> _EXERCISE GOAL_: Look through the records that follow. Copy every line containing the word "pixel".

> _TASK DATA_:
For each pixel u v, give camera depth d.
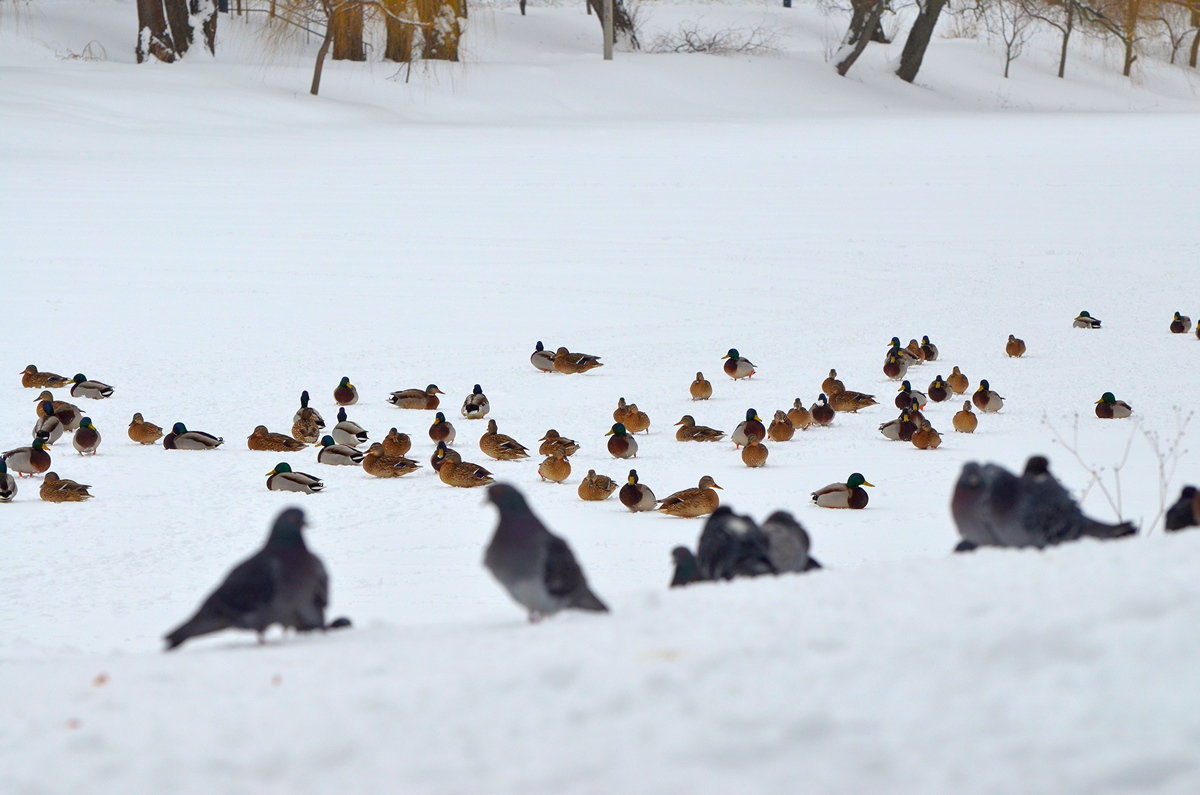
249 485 18.12
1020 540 7.19
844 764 3.94
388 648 5.93
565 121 70.44
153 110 61.94
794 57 90.06
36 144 53.53
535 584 6.35
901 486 17.20
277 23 74.00
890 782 3.82
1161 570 5.58
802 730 4.16
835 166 55.72
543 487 17.97
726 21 99.44
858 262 39.38
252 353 28.89
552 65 82.44
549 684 4.84
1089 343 29.55
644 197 48.72
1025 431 21.20
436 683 5.00
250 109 64.56
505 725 4.46
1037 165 55.75
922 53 89.38
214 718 4.84
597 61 84.25
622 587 11.59
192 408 24.03
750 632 5.24
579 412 23.70
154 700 5.20
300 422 21.62
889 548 13.14
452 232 42.59
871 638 4.95
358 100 71.00
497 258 39.25
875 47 96.00
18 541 14.80
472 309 33.53
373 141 59.94
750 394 25.20
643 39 94.00
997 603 5.28
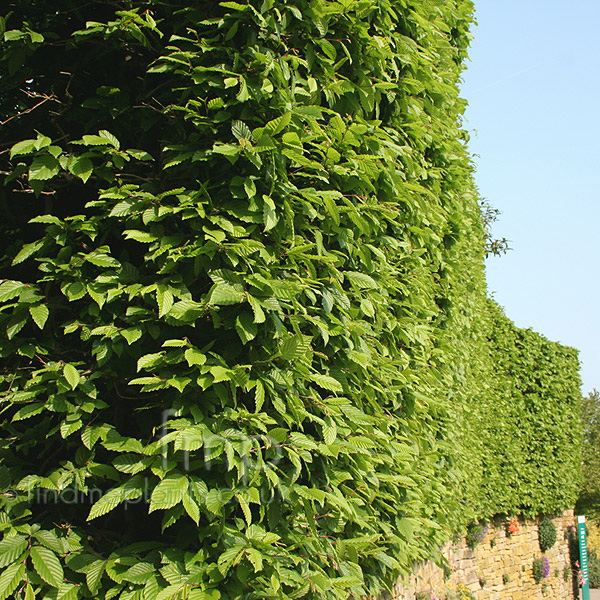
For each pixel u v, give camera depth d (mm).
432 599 6359
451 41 5602
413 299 4125
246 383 2461
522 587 11672
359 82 3309
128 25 2596
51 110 3084
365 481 3406
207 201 2539
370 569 3637
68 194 3084
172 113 2789
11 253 2846
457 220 5305
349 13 3152
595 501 19859
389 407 3932
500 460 10797
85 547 2455
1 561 2197
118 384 2668
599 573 19234
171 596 2186
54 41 3062
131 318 2479
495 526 11031
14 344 2521
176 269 2549
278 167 2635
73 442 2549
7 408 2510
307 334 3012
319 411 2990
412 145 4070
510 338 12367
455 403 6191
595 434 24219
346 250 3277
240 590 2354
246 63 2615
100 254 2490
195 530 2477
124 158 2625
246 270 2496
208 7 2781
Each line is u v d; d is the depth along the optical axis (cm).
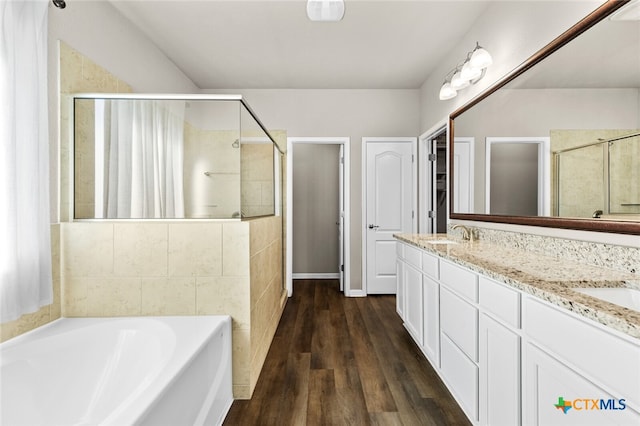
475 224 257
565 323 96
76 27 199
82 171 195
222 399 172
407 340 267
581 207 152
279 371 217
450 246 218
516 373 120
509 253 185
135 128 197
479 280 149
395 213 411
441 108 333
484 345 144
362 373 213
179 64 339
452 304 179
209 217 197
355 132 410
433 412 172
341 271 434
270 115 408
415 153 407
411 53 314
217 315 191
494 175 229
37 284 158
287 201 409
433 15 252
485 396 144
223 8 243
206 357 153
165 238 191
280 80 382
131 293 191
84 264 189
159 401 106
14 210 145
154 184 196
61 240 188
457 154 290
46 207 165
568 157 160
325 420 167
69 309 189
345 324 305
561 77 164
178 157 197
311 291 433
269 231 269
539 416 108
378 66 344
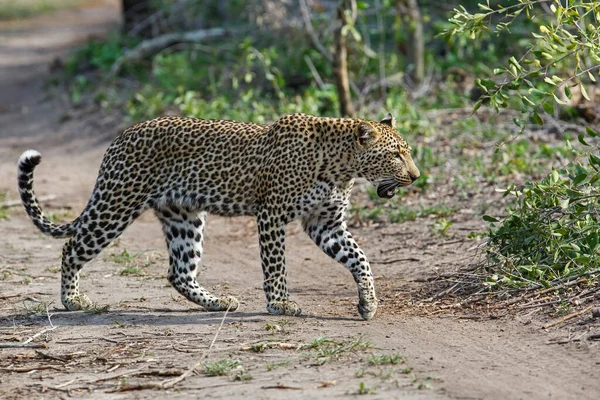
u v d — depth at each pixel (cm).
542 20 2366
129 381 923
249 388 880
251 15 2934
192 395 873
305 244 1609
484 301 1151
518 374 897
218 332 1066
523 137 1975
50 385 926
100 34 4678
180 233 1212
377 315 1144
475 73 2553
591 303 1061
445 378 888
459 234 1498
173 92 2802
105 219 1176
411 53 2516
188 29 3559
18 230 1786
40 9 6178
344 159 1141
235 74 2752
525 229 1206
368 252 1500
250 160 1165
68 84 3362
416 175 1161
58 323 1147
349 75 2559
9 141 2825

> _TASK RESPONSE_:
For each pixel u v, give camera depth d.
For each pixel u v, give camera depth d (mm).
u v d — depth at each pixel (cm).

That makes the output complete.